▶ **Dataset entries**

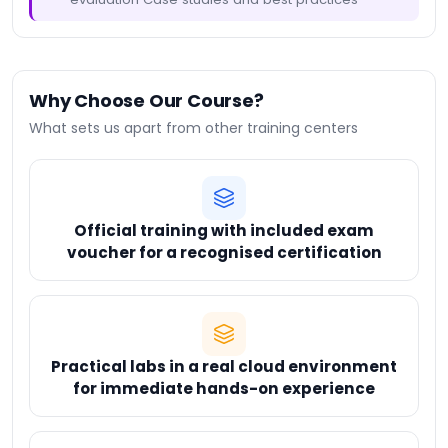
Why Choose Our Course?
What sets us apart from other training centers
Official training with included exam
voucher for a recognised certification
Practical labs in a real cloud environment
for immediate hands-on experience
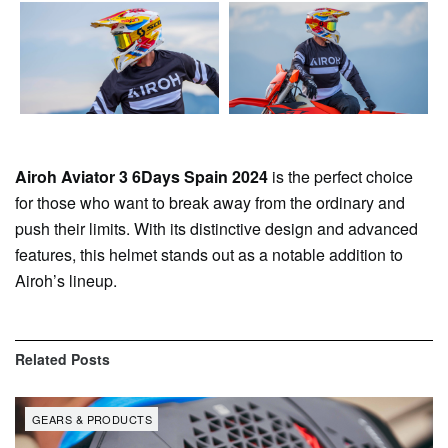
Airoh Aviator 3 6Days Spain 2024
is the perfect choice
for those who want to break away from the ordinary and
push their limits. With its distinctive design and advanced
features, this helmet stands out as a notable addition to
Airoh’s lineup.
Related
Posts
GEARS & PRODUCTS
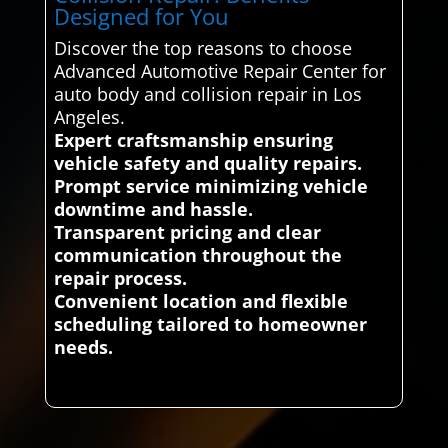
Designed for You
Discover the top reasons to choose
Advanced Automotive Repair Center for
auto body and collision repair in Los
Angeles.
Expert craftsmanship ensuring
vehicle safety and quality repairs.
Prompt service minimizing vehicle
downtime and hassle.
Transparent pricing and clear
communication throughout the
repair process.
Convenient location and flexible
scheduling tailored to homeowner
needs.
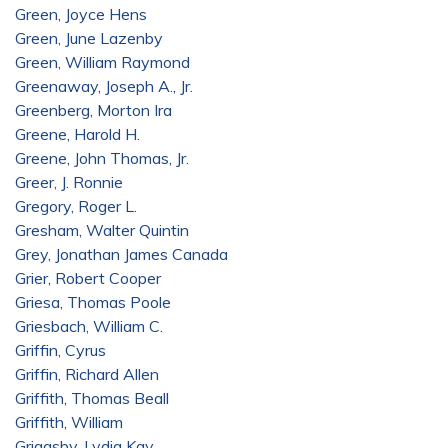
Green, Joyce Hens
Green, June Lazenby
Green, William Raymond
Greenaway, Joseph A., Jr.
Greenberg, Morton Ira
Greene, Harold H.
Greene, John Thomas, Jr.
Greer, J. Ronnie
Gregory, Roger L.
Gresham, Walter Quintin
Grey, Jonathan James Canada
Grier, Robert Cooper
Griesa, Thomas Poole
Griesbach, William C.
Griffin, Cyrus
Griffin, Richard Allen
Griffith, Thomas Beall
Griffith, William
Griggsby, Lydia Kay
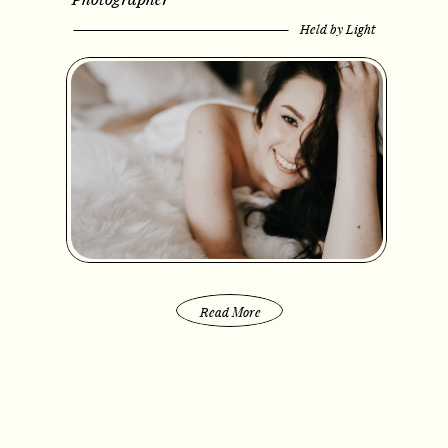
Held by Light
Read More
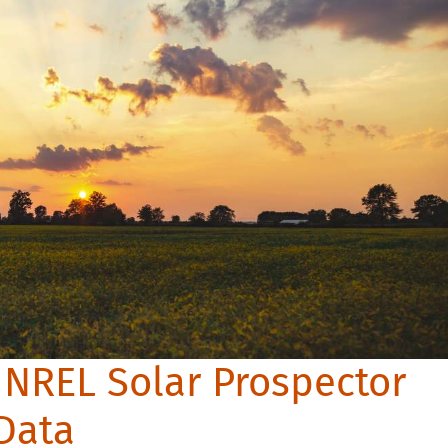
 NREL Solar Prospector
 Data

---

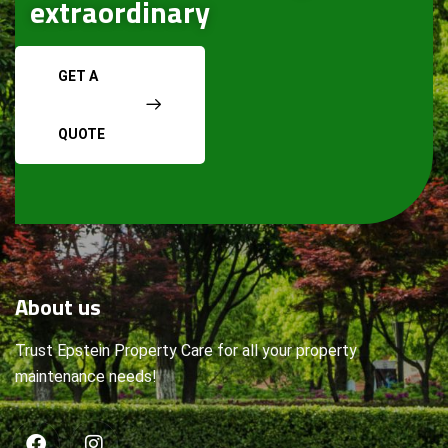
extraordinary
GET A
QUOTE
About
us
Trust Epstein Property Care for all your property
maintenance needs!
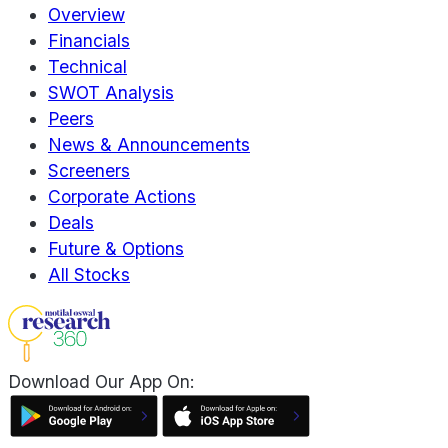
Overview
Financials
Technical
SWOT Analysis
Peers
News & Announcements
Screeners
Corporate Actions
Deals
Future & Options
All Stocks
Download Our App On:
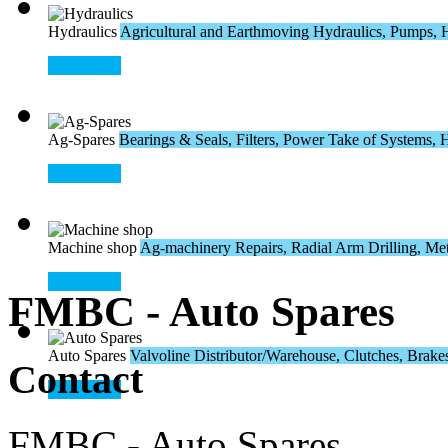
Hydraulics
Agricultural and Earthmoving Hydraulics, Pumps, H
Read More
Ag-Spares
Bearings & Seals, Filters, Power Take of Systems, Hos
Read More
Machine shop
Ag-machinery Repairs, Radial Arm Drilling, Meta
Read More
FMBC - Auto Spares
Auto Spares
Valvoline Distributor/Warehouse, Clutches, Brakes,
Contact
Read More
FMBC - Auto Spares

▶ **Directions for this task**
"Why Choose Our Course?" marks the first line to copy, and "Discover the top reasons to choose" marks the last. Repeat that stretch above exactly, with no pictures.

▶ **Written reply**
Why Choose Our Course?
What sets us apart from other training centers
Official training with included exam
voucher for a recognised certification
Practical labs in a real cloud environment
for immediate hands-on experience
Airoh Aviator 3 6Days Spain 2024
is the perfect choice
for those who want to break away from the ordinary and
push their limits. With its distinctive design and advanced
features, this helmet stands out as a notable addition to
Airoh’s lineup.
Related
Posts
GEARS & PRODUCTS
Designed for You
Discover the top reasons to choose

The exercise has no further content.